1) Attracting compatriots and migrants back to Russia. According to specialists’ estimates, up to 5 million Russian-speakers could, under certain circumstances, return to Russia as permanent residents from [the near abroad], providing necessary labor resources of adequate quality. We ought to consider how to attract to Russia non-Russian-speakers, too. We must think about quotas for people from the far abroad and a stricter policy toward illegal immigrants.

2) Increasing the birth rate. Increasing benefits for children and other direct means will not have the desired result. The birth rate will increase to the advantage of the marginal part of the population. But there are other possibilities: free fertility treatment and artificial insemination.

3) Securing a satisfactory childhood. The federal program Russia’s Children, which has been implemented for the past several years, will, in the best of circumstances, lead to a dissipation of resources. [The program, established by presidential decree in 1994, deals with social, economic, and health issues concerning children.—WPR]

4) Preventive measures directed against the high mortality rate.

5) New budget priorities. These are very expensive. The country faces a choice, however: Continue with significant expenditures along these lines or face direct threat of degradation and extinction.

Obviously, these expenditures should not conflict with the severe financial policies of the past several years. There are several basic approaches, including special taxes. Another possibility would be philanthropy by large- and medium-sized businesses. In general, however, all the efforts of the state in the social sphere are likely to be for naught and even harmful if local self-government remains in its current sad state.

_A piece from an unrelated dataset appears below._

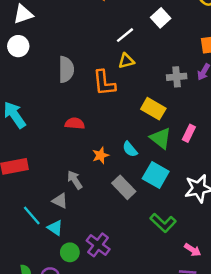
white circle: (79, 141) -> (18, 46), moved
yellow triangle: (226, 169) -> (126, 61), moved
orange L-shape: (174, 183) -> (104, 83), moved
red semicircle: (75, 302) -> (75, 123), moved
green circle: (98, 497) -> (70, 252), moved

As in the past, the government does not trust the nascent civil society. We need to strengthen the funding for local self-government and to introduce a practical mechanism for dialogue between the state and society, together with competition by civic, nonprofit organizations for budget resources to allow them to deliver services. In the final analysis, it is this kind of new collectivism that Russia needs.

Yevgeni Gontmakher is the director of the Department of Social Development of the Russian government.